**QUESTIONS D'ÉTUDE**
A - L'intervention ci-dessous confirme-t-elle chacune des affirmations suivantes ? (i) Les moyens de l'ONF relèvent du ministère de la secrétaire d'État. (ii) Les 200 millions d'euros du plan France 2030 seront complétés par 100 à 150 millions par an jusqu'en 2030. (iii) Les acteurs de la Gironde ont assisté en personne à l'entretien du matin. Répondez à chacune par oui ou par non, en citant textuellement les mots décisifs de l'intervention.
B - Recopiez mot pour mot le passage de l'intervention ci-dessous, en commençant par « Intervention de Bérangère » et en allant jusqu'à « les bombardiers d'eau. ».

**TEXTE FOURNI**
================================
Intervention de Bérangère Couillard

Réunion du mercredi 27 juillet 2022 à 16h50
Commission du développement durable et de l'aménagement du territoire

Bérangère Couillard, secrétaire d'État :

Je répondrai à toutes les questions auxquelles il m'est possible de répondre. Je laisserai en revanche de côté celles qui relèvent de la compétence du ministre de l'intérieur, par exemple celles qui portent sur les effectifs de pompiers ou sur les bombardiers d'eau.

Madame Panonacle, l'adaptation des forêts au changement climatique est bien évidemment une priorité, confirmée à l'issue des assises de la forêt et du bois, qui ont contribué à la mobilisation de l'État, de ses services, de ses partenaires, des entreprises et des associations. Nous entendons effectivement favoriser la biodiversité et la diversification des essences, en recourant à des provenances plus méridionales. Nous débloquons des moyens supplémentaires : aux 200 millions d'euros prévus dans le cadre du plan France 2030 s'ajouteront 100 à 150 millions par an jusqu'en 2030.

La question des moyens de l'ONF et de l'OFB, éminemment importante, a été abordée au cours des dernières semaines dans les discussions budgétaires avec Bercy. Nous n'avons pas attendu les feux de forêt pour nous en préoccuper. Je précise que les moyens de l'OFB sont du ressort de mon ministère, tandis que ceux de l'ONF relèvent du ministère de l'agriculture.

Plusieurs d'entre vous l'ont souligné, ces moyens ont été considérablement diminués au cours des dernières années, voire des dernières décennies. Nous exerçons une vigilance particulière pour que ces moyens, notamment ceux consacrés aux missions de sécurité, soient préservés. Il n'est pas question de réduire les effectifs.

Monsieur Meurin, les récents feux de forêt mettent effectivement en évidence la nécessité de traiter la question du débroussaillement. Plusieurs ministres se sont exprimés à ce sujet dans l'hémicycle, et j'appuie leurs propos. Le ministre de l'agriculture M. Marc Fesneau, le ministre de la transition écologique M. Christophe Béchu et moi-même nous sommes entretenus ce matin avec des acteurs nationaux et locaux de la filière bois – ceux de la Gironde étaient en visioconférence – ainsi que des associations écologistes. Tous ont exprimé la volonté d'échanger et d'avancer sur la question, afin de mener des actions de débroussaillement concertées. Nous réfléchirons aux dispositifs. En tout cas, nous ne pouvons pas en rester à la situation actuelle, à savoir l'absence de débroussaillement dans plusieurs forêts.
================================
(Entrées provenant d'une source de données)
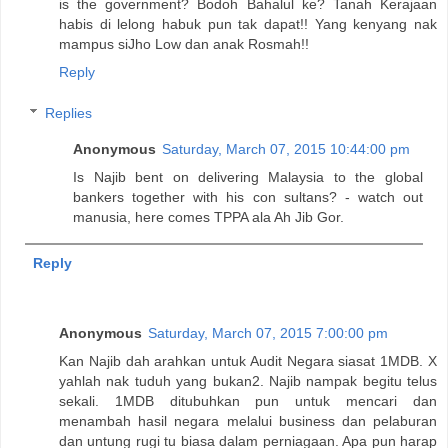
is the government? Bodoh Bahalul ke? Tanah Kerajaan
habis di lelong habuk pun tak dapat!! Yang kenyang nak
mampus siJho Low dan anak Rosmah!!
Reply
Replies
Anonymous
Saturday, March 07, 2015 10:44:00 pm
Is Najib bent on delivering Malaysia to the global
bankers together with his con sultans? - watch out
manusia, here comes TPPA ala Ah Jib Gor.
Reply
Anonymous
Saturday, March 07, 2015 7:00:00 pm
Kan Najib dah arahkan untuk Audit Negara siasat 1MDB. X
yahlah nak tuduh yang bukan2. Najib nampak begitu telus
sekali. 1MDB ditubuhkan pun untuk mencari dan
menambah hasil negara melalui business dan pelaburan
dan untung rugi tu biasa dalam perniagaan. Apa pun harap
================================
**RÉPONSES**
A -
(i) Non : « ceux de l'ONF relèvent du ministère de l'agriculture »
(ii) Oui : « aux 200 millions d'euros prévus dans le cadre du plan France 2030 s'ajouteront 100 à 150 millions par an jusqu'en 2030 »
(iii) Non : « ceux de la Gironde étaient en visioconférence »

B -
Intervention de Bérangère Couillard

Réunion du mercredi 27 juillet 2022 à 16h50
Commission du développement durable et de l'aménagement du territoire

Bérangère Couillard, secrétaire d'État :

Je répondrai à toutes les questions auxquelles il m'est possible de répondre. Je laisserai en revanche de côté celles qui relèvent de la compétence du ministre de l'intérieur, par exemple celles qui portent sur les effectifs de pompiers ou sur les bombardiers d'eau.